According to the Texas Education Agency, early results show 40% of eighth-graders statewide did not meet expectations in math in spring 2021, compared to 19% in spring 2019. For fifth-graders, 31% did not meet expectations in math for spring 2021, compared to 17% in spring 2019.
In McKinney ISD, the number of eighth-graders who did not meet math expectations jumped from 10% in spring 2019 to 33% in spring 2021. Eighth-grade reading also saw an uptick, with 15% not meeting expectations in spring 2021, in comparison to 11% in spring 2019.
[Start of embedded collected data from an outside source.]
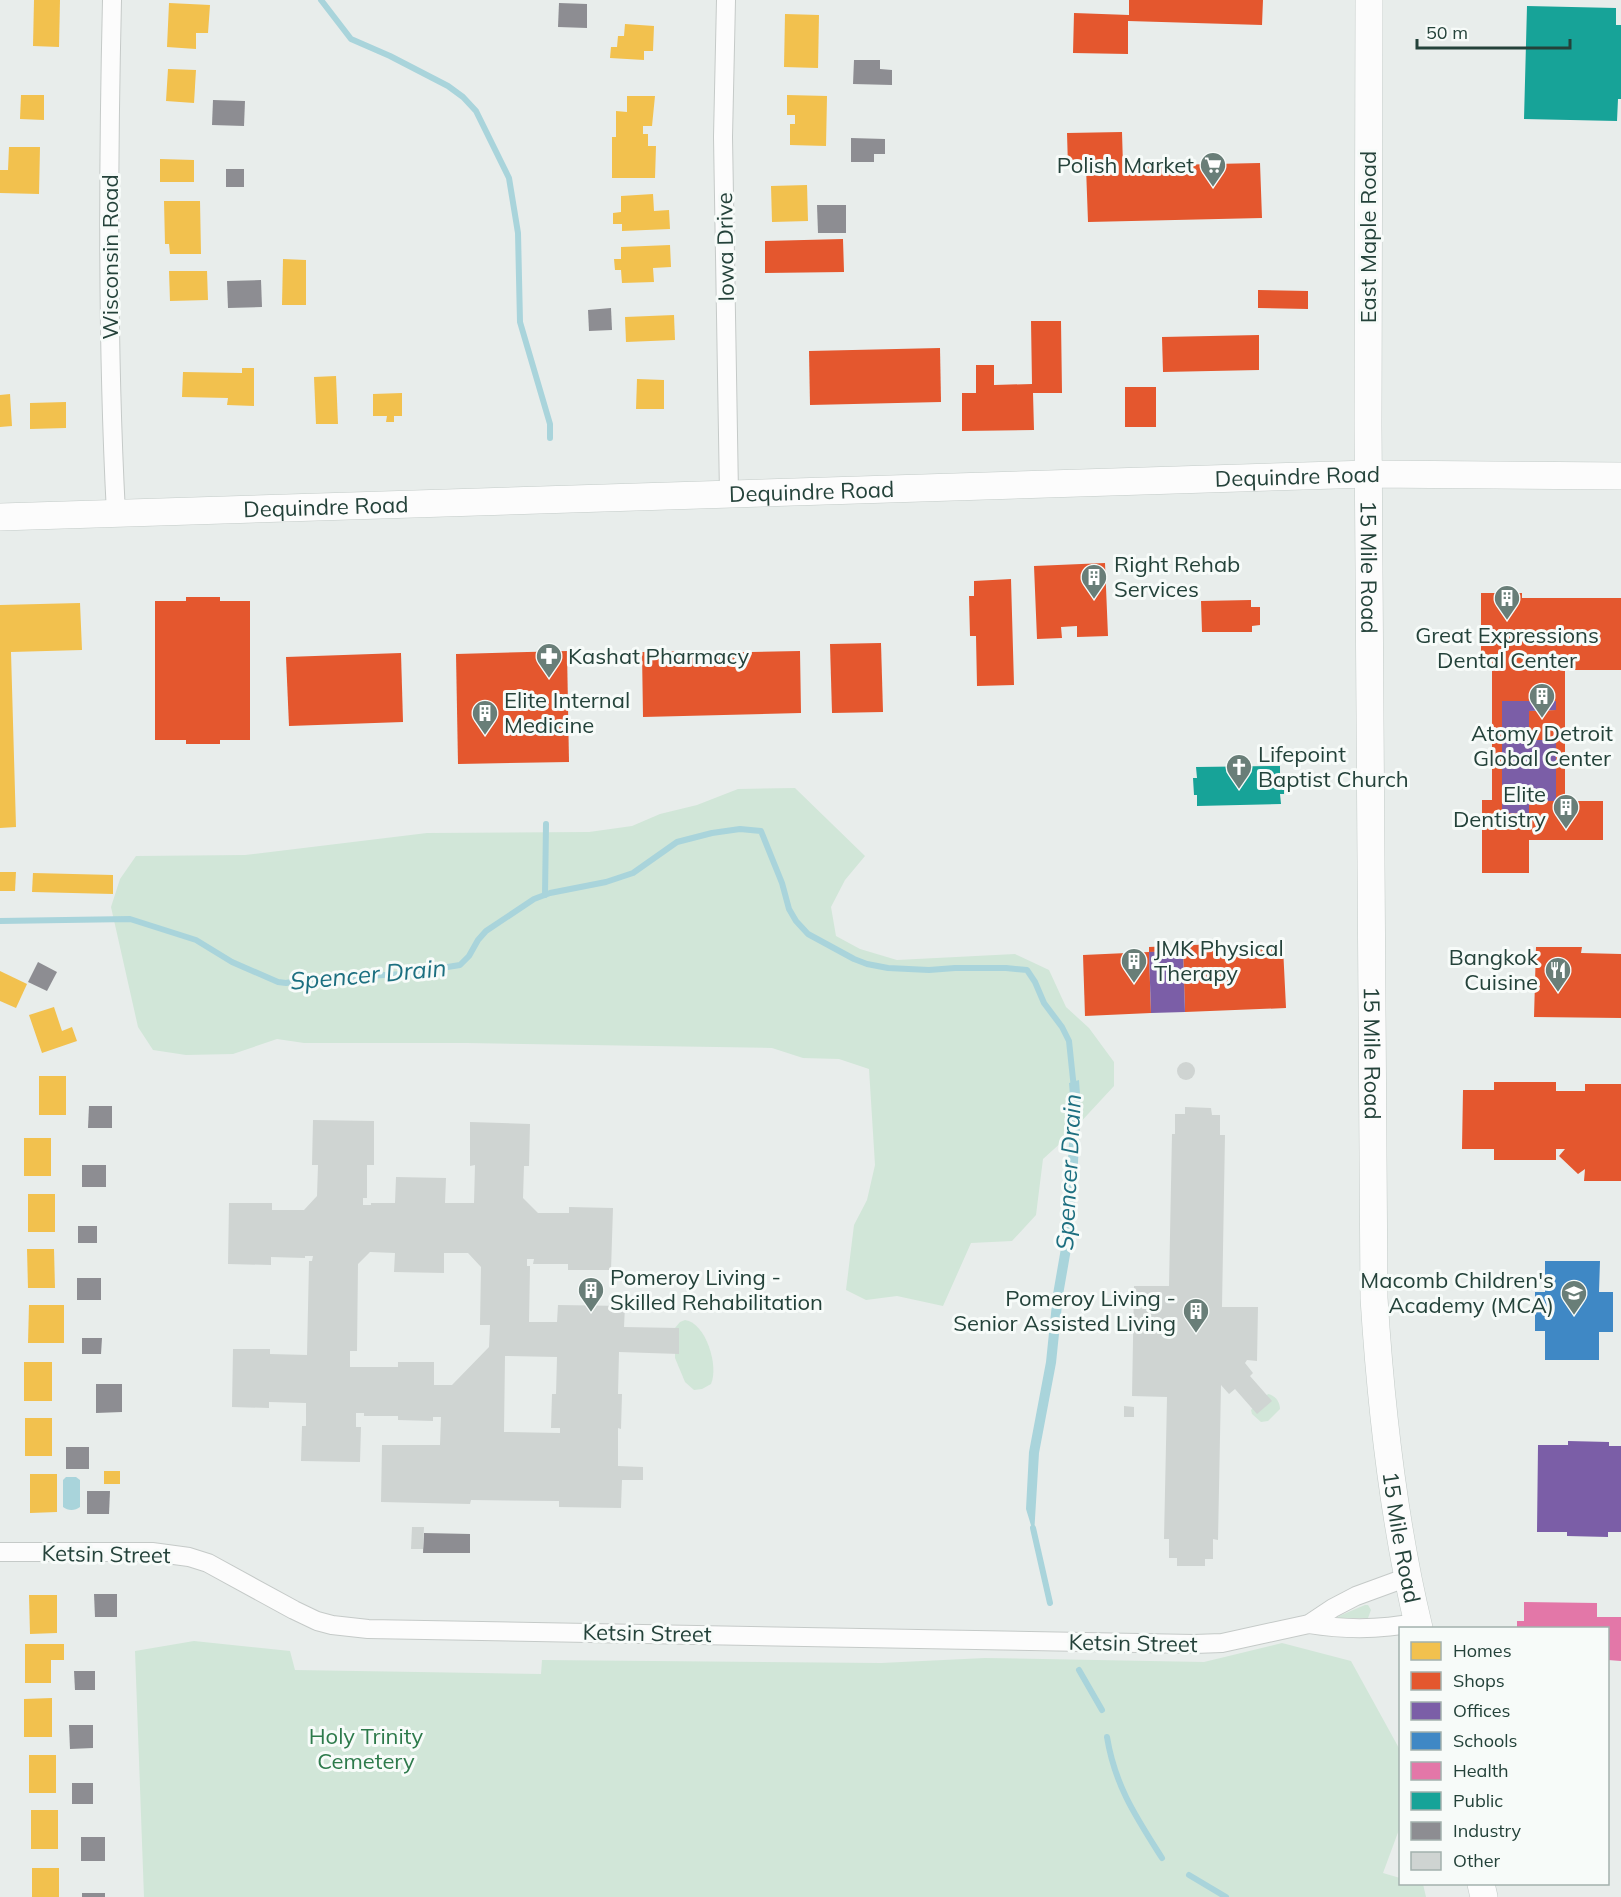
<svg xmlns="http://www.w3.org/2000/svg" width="1621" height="1897" viewBox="0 0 1621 1897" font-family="Mulish,sans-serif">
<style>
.green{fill:#d1e6d8}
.water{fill:#a9d4db}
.homes{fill:#f2c14e}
.shops{fill:#e4572e;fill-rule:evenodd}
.offices{fill:#7b5ea7}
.schools{fill:#3f88c5}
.health{fill:#e377a8}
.public{fill:#17a398}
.industry{fill:#8d8d92}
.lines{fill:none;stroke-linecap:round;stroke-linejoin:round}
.stream{stroke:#a9d4db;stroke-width:6}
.building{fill:#cfd4d2;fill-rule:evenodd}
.street-casing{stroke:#c5cac8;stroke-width:20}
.secondary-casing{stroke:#c3cbc8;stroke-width:28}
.street{stroke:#fcfcfc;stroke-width:18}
.secondary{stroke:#fcfcfc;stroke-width:27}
.labels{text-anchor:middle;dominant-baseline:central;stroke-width:6;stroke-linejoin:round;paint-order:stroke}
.poi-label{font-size:22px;fill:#24423a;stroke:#f7fbf9;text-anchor:start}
.street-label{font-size:22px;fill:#24423a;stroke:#f7fbf9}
.park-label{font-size:22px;fill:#2d7a4b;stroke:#f7fbf9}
.water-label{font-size:24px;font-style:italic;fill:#1c6f80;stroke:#f7fbf9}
</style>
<rect width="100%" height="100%" fill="#e8edeb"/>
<g class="green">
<path d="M795,788l70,68 -20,24 -14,27 5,29 24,13 37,11 118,-6 34,16 17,37 23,21 25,34v24l-50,54 -21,19 -7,56 -24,26 -41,2 -28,63 -46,-10 -31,4 -20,-10 8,-65 13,-25 8,-35 -6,-96 -30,-10 -36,-1 -31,-10 -305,-5h-163l-27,-4 -44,15 -47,1 -33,-5 -15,-23 -27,-120 9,-28 16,-23 109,-1 182,-22 162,-1 43,-6 28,-12 37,-9 41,-16z"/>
<path d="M685,1320c21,3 34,46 26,64l-9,5 -8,1 -9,-8 -10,-24v-30l5,-6z"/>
<path d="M1268,1394c7,1 12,8 12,15l-12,12 -7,1 -9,-8 -1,-4z"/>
<path d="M1365,1605h3l3,5 -3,8h-31l2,-2z"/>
<path d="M194,1641l96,10 5,19 246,4 1,-14 339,3 104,-5 219,4 78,-19 69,18 49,89v77l-17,46 17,5v6h23l3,13h-1282l-9,-246z"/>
</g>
<g class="water">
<path d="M1079,1080l2,29 -7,123 -11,63 -7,68 -17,90 -5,82 -8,-26 3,-57 17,-90 7,-68 11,-63 7,-123 -2,-25z"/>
<path d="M66,1477h10l4,3v27c-5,4 -12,4 -17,0v-27z"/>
</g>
<g class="homes">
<path d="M34,0h26l-1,47 -26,-1z"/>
<path d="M169,3l41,2 -2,28h-12v16l-29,-2z"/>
<path d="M785,14l34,1 -1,53 -34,-1z"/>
<path d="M625,24l29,2 -1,25h-9v9l-34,-2 1,-11h6l1,-11h6z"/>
<path d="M168,69l28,1 -2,33 -28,-2z"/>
<path d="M21,95h23v25l-24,-1z"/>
<path d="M787,95l40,1 -1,50 -36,-1v-21h5v-9h-8z"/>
<path d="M627,96h28l-3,30h-9v8h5v12h8l-1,32h-43v-41h4v-26l11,1z"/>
<path d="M9,147h31l-1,47 -39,-1v-23h8z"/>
<path d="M160,159l34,1v22h-34z"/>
<path d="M807,185l1,36 -36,1 -1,-36z"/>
<path d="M653,194l1,17 15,-1 1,19 -48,2v-7h-9v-11l8,-1v-16z"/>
<path d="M164,201h36l1,53h-31l-1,-10h-4z"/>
<path d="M670,245l1,22 -18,1 1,14 -32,1 -1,-13h-6l-1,-11h7v-12z"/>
<path d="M283,259l23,1v45h-24z"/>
<path d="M169,271h38l1,29 -38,1z"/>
<path d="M674,315l1,25 -49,2 -1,-25z"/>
<path d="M242,368h12v38l-27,-1 1,-7 -46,-1 1,-25 59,1z"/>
<path d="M336,376l2,48h-22l-2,-47z"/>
<path d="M637,379l27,1v29h-28z"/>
<path d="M402,393v23h-8v6h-8l1,-6h-14v-22z"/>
<path d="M10,394l2,32 -12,1v-32z"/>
<path d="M66,402v26l-36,1v-26z"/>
<path d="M80,603l2,47 -71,2 5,175 -16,1v-223z"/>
<path d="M0,872h16l-1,19h-15z"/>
<path d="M33,873l80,2v19l-81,-2z"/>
<path d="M0,971l27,13 -11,24 -16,-7z"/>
<path d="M54,1007l8,24 10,-4 5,14 -35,12 -13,-38z"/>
<rect x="39" y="1076" width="27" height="39"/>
<rect x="24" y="1138" width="27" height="38"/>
<rect x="28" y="1194" width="27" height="38"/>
<path d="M27,1249h27l1,39h-27z"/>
<path d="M29,1305h35v38h-36z"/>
<rect x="24" y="1362" width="28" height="39"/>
<rect x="25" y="1418" width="27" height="38"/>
<rect x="104" y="1471" width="16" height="13"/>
<path d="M30,1474h27v38l-27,1z"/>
<path d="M29,1595h28v38l-27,1z"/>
<path d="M25,1644h39v16h-13v23h-26z"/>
<path d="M52,1698v39h-28v-38z"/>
<rect x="29" y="1755" width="27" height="38"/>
<rect x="31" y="1810" width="27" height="39"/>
<rect x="32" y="1868" width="27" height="29"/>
</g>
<g class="shops">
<path d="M1129,0h134l-1,25 -134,-4v33l-55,-1 1,-40 55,2z"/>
<path d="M1122,132l1,34 137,-3 2,55 -174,4 -2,-55h-18l-1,-34z"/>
<path d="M843,239l1,33 -79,1v-32z"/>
<path d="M1258,290l50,1v18l-50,-1z"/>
<path d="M1031,321h30l1,72h-29l1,37 -72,1v-38h14v-28h18v20l38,-1z"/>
<path d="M1259,335v35l-96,2 -1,-35z"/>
<path d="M940,348l1,54 -131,3 -1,-54z"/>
<rect x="1125" y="387" width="31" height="40"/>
<path d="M1105,563l3,73 -31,1v-11l-16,1 1,11 -25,1 -3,-73z"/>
<path d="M1011,579l3,106 -37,1 -1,-50h-6l-1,-40h5v-15z"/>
<path d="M1481,593h41v5h99v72h-56v131h38v39h-74v33h-47v-73h10v-136l-11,-1zM1502,701h54v9l-27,1v29h27v61h-27v12h-27z"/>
<path d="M186,597h34v4h30v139h-30v4h-34v-4h-31v-139h31z"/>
<path d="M1251,600v7h9v18l-8,1v6h-50l-1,-31z"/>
<path d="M881,643l2,69 -51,1 -2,-69z"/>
<path d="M567,651l2,111 -111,2 -2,-110z"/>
<path d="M700,651v2l100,-2 1,62 -158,4 -1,-65z"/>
<path d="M401,653l2,69 -114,4 -3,-69z"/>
<path d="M1216,944v6l67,-3 3,61 -101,4 -2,-61 -34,1v-5z"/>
<path d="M1536,947h46l-1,6 40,1v64l-87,-1z"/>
<path d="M1149,952l2,61 -66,3 -2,-61z"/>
<path d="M1494,1082h62v9h29v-7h36v97h-37l1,-12 -7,5 -19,-18 6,-7h-9v11h-62v-11h-32l1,-59h31z"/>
</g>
<g class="offices">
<path d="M1502,701h54v9l-27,1v29h27v61h-27v12h-27z"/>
<path d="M1183,951l2,61 -34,1 -2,-61z"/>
<path d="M1568,1441l41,1v4h12v86h-13v5l-41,-1v-4h-30l1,-87h30z"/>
</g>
<path class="schools" d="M1545,1261h55l-1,31h14v40h-14v28h-54v-29h-10v-39h10z"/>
<path class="health" d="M1524,1602l73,1v14h24v44l-13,-1v-32h-91v-7h7z"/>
<g class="public">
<path d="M1527,6l89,2v17h5v74h-3l-1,22 -93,-2z"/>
<path d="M1280,766v11h4v17h-4l1,10 -84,2v-11h-3l-1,-17h4l-1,-11z"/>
</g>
<g class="industry">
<path d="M559,3l28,1v24l-29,-1z"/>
<path d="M854,60h26v9l12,1v15l-39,-1z"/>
<path d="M213,100l32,1 -1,25 -32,-1z"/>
<path d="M851,138l34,1v15h-11v8h-23z"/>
<rect x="226" y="169" width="18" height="18"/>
<path d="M817,205h29v28h-28z"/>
<path d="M261,280l1,27 -34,1 -1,-27z"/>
<path d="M611,308l1,22 -23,1 -1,-21z"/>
<path d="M38,962l19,10 -10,19 -19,-9z"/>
<path d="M89,1106h23v22h-24z"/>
<rect x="82" y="1165" width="24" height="22"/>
<rect x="78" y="1226" width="19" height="17"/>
<rect x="77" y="1278" width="24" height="22"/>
<path d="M82,1338h20l-1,16h-19z"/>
<path d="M96,1384h26v28l-26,1z"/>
<rect x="66" y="1447" width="23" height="22"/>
<path d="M87,1491h23l-1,23h-22z"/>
<path d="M424,1533l46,1v19h-47z"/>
<path d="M94,1594h23v23h-22z"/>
<path d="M74,1671h21v19h-20z"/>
<path d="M69,1725h24v23l-23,1z"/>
<rect x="72" y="1783" width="21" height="21"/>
<rect x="81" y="1837" width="24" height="24"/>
<rect x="82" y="1893" width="23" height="4"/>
</g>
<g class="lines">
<g class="stream">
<path d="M321,0l30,39 39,17 58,30 15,11 13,14 33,67 9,55 2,89 30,102v14"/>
<path d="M545,895l1,-71"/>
<path d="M0,921l130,-2 66,21 36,22 46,20 8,1 22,-4 96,-5 56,-9 9,-9 9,-16 8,-9 48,-32 16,-6 56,-11 27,-9 44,-31 35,-9 28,-4 21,2 21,52 7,26 7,12 12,13 46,25 13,5 21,4 41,2 26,-2h51l21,2 8,12 9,21 18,24 7,14 5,48"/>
<path d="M1033,1528l17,75"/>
<path d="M1079,1670l23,40"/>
<path d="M1107,1737c8,49 29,80 55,121"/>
<path d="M1189,1875l37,22"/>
</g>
</g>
<g class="building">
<circle cx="1186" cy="1071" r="9"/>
<path d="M1185,1107l26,1 1,7h8v20h5l-3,172h36l-1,54 -10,-1 -2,3 8,10 -3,3 22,25 -15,13 -22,-25 -6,5 -8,-9 -3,155 -5,-1v20h-8v7h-28v-8h-8v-19h-5l3,-142 -35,-1 2,-110h35l3,-152h3v-20h10z"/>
<path d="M313,1120l61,1v44h-7v33h-4v7h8v-2h24l1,-26 50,1 -1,25h29l1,-38 -5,1v-44l60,2 -1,42h-5l-1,32 15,15h31v-6l44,1 -2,62h-43v-6h-35l1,-5h-7v7h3l-1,56h28l1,-17 67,1 -1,21 55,1v26l-60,-2 -1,42h4l-1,35 -3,-1v38l25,1v13h-21l-1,28 -62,-1v-6l-88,-1 -1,4 -89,-2 1,-57h58l1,-28h-8v4l-35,-1v-4h-34v-3h-8v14h5l-1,35 -59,-1 1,-35h4v-23l-37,-1v6l-37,-1 1,-58h37v5l37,1 2,-94h3l1,-5h-8v2l-34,-1v8l-43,-1 1,-61h43v7h32l13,-14 1,-31h-6zM370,1252l25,1 -1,19 50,1v-20h24l13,14 -1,58h10l-1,22 -37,38h-18v-23h-36v5h-48v-16h7l1,-87zM505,1356l52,1 -1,37h-4l-1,34h9v5l-56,-1z"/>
<path d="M1124,1406l10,1v10h-10z"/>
<path d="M412,1527h12l-1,22h-12z"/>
</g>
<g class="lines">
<g class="street-casing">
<g id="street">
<path d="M112,0c-4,171 -5,343 4,513"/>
<path d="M726,0l-3,137 6,357"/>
<path d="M0,1552h152l37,5 19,6 86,47 23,11 15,4 36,4 826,15 28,-1 87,-19 24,-16 23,-12 52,-19"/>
<path d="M1309,1624c37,6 72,6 109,-2"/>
</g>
</g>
<g class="secondary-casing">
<g id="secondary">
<path id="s1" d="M1369,0l-1,425 6,873c7,111 19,222 45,330"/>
<path id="s2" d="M0,517l1369,-43 252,2"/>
<path d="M1481,1884l3,13"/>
</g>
</g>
<use href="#street" class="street"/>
<use href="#secondary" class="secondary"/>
</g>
<defs>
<g id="supermarket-pin" transform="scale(1.35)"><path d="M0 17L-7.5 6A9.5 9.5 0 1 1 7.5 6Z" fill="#697e78" stroke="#f7fbf9"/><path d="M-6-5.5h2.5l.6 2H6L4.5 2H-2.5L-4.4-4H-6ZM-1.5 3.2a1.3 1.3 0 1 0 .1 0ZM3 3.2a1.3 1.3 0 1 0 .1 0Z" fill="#fff"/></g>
<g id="building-pin" transform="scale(1.35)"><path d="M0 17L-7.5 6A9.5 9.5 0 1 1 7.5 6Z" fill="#697e78" stroke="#f7fbf9"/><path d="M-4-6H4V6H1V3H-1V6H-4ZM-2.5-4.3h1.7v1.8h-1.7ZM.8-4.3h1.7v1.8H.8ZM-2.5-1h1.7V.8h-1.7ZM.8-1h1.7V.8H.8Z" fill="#fff"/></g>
<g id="pharmacy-pin" transform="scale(1.35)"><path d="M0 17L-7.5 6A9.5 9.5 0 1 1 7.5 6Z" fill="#697e78" stroke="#f7fbf9"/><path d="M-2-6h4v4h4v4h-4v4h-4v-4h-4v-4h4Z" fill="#fff"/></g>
<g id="church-pin" transform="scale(1.35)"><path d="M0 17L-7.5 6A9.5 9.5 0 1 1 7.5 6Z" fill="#697e78" stroke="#f7fbf9"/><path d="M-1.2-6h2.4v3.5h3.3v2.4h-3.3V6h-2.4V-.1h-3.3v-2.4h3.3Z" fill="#fff"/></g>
<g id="restaurant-pin" transform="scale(1.35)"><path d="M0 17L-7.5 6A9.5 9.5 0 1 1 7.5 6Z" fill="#697e78" stroke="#f7fbf9"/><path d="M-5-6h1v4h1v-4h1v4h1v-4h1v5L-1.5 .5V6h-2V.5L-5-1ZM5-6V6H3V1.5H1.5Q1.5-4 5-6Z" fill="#fff"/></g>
<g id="school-pin" transform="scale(1.35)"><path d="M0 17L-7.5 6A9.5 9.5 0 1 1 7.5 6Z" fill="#697e78" stroke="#f7fbf9"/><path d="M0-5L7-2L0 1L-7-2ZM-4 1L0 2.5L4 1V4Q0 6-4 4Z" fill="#fff"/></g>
</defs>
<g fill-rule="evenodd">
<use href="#supermarket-pin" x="1213" y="165"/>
<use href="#building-pin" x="1094" y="577"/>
<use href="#building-pin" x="1507" y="598"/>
<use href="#pharmacy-pin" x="549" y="656"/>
<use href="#building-pin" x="1542" y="696"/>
<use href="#building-pin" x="485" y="713"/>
<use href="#church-pin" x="1239" y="767"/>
<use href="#building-pin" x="1566" y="807"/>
<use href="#building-pin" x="1134" y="961"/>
<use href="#restaurant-pin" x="1558" y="970"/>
<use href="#building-pin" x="591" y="1290"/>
<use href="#school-pin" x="1574" y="1293"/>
<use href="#building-pin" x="1196" y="1311"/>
</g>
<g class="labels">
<g class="poi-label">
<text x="1194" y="165" text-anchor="end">Polish Market</text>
<text x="1114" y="564">Right Rehab<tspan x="1114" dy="25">Services</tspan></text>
<text x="1507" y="635" text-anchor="middle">Great Expressions<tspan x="1507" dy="25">Dental Center</tspan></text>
<text x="568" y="656">Kashat Pharmacy</text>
<text x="504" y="700">Elite Internal<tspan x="504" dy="25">Medicine</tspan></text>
<text x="1542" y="733" text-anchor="middle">Atomy Detroit<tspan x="1542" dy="25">Global Center</tspan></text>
<text x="1258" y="754">Lifepoint<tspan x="1258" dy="25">Baptist Church</tspan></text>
<text x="1546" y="794" text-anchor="end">Elite<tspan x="1546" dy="25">Dentistry</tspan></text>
<text x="1154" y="948">JMK Physical<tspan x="1154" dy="25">Therapy</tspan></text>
<text x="1538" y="957" text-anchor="end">Bangkok<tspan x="1538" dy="25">Cuisine</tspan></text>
<text x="610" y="1277">Pomeroy Living -<tspan x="610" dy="25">Skilled Rehabilitation</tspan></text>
<text x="1554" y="1280" text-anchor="end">Macomb Children's<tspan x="1554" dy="25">Academy (MCA)</tspan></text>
<text x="1176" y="1298" text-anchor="end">Pomeroy Living -<tspan x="1176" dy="25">Senior Assisted Living</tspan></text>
</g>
<g class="street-label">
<text transform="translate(1368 237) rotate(-90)">East Maple Road</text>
<text transform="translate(725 247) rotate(-91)">Iowa Drive</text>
<text transform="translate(110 257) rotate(-90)">Wisconsin Road</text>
<text stroke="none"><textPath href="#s2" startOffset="1298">Dequindre Road</textPath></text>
<text stroke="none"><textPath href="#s2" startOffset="812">Dequindre Road</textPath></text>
<text stroke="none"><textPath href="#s2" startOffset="326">Dequindre Road</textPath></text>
<text stroke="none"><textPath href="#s1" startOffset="567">15 Mile Road</textPath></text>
<text stroke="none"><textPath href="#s1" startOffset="1053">15 Mile Road</textPath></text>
<text stroke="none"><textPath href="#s1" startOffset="1539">15 Mile Road</textPath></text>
<text transform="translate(106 1554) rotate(1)">Ketsin Street</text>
<text transform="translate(647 1633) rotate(1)">Ketsin Street</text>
<text transform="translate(1133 1643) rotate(1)">Ketsin Street</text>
</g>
<g class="park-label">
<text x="366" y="1736">Holy Trinity<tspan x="366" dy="25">Cemetery</tspan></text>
</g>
<g class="water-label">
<text transform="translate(368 974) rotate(-5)">Spencer Drain</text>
<text transform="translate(1068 1172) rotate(-87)">Spencer Drain</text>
</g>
</g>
<rect x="1399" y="1627" width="210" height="258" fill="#f7fbf9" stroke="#a3b1ad" stroke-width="1.5"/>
<rect x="1411" y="1642" width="30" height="18" fill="#f2c14e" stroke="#a3b1ad" stroke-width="1.5"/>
<text x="1453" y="1657" font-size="18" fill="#24423a">Homes</text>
<rect x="1411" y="1672" width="30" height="18" fill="#e4572e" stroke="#a3b1ad" stroke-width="1.5"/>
<text x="1453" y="1687" font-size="18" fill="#24423a">Shops</text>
<rect x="1411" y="1702" width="30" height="18" fill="#7b5ea7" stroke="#a3b1ad" stroke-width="1.5"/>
<text x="1453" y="1717" font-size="18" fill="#24423a">Offices</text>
<rect x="1411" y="1732" width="30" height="18" fill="#3f88c5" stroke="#a3b1ad" stroke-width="1.5"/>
<text x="1453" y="1747" font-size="18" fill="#24423a">Schools</text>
<rect x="1411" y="1762" width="30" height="18" fill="#e377a8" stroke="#a3b1ad" stroke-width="1.5"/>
<text x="1453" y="1777" font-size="18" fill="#24423a">Health</text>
<rect x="1411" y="1792" width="30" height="18" fill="#17a398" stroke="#a3b1ad" stroke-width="1.5"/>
<text x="1453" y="1807" font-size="18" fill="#24423a">Public</text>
<rect x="1411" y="1822" width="30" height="18" fill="#8d8d92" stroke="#a3b1ad" stroke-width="1.5"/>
<text x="1453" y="1837" font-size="18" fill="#24423a">Industry</text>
<rect x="1411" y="1852" width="30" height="18" fill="#cfd4d2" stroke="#a3b1ad" stroke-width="1.5"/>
<text x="1453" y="1867" font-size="18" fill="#24423a">Other</text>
<path d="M1417 39v9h153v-9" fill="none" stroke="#24423a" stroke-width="3"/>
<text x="1426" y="39" font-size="18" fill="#24423a" stroke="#f7fbf9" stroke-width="4.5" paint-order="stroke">50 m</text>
</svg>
A similar trend is also observed at the fifth-grade level. For spring 2021 math, 19% of students did not meet expectations, compared to 14% for spring 2019. The percentage of students who did not meet expectations in reading at the fifth-grade level stayed the same at 16%.
McKinney ISD officials said in an email that most school districts in Texas experienced a decrease in performance for eighth-grade math and that the TEA should look for ways to address the decline.
During a Texas State Board of Education meeting June 23, TEA Commissioner Mike Morath spoke about the “academic damage” the pandemic has done to the state’s school system. Morath said he expects the final STAAR scores will be released on Monday or Tuesday of next week, but called the preliminary numbers “problematic.”
“What that means is that the name of the game for us for the conceivable future, is how do we modify our systems, across all 1,200 school systems in the state of Texas, to increase the rate at which we accelerate learning,” he said.
One reason students may have done poorly on the STAAR this year, according to Morath, was that they were being “exposed to below grade level material all year long,” which students could not control.
He said under new requirements passed by the Texas Legislature this year, districts have to create a written plan for how they will accelerate learning for students that did not meet grade level in third, fifth and eighth grades.
“For students who are below grade level, that's what we have to do to get them caught up to grade level,” Morath said. “The number of students who are significantly below grade level is far higher this year than we've ever seen it before because of the academic impact of COVID.”
Sandra Sadek and William C. Wadsack contributed to this report.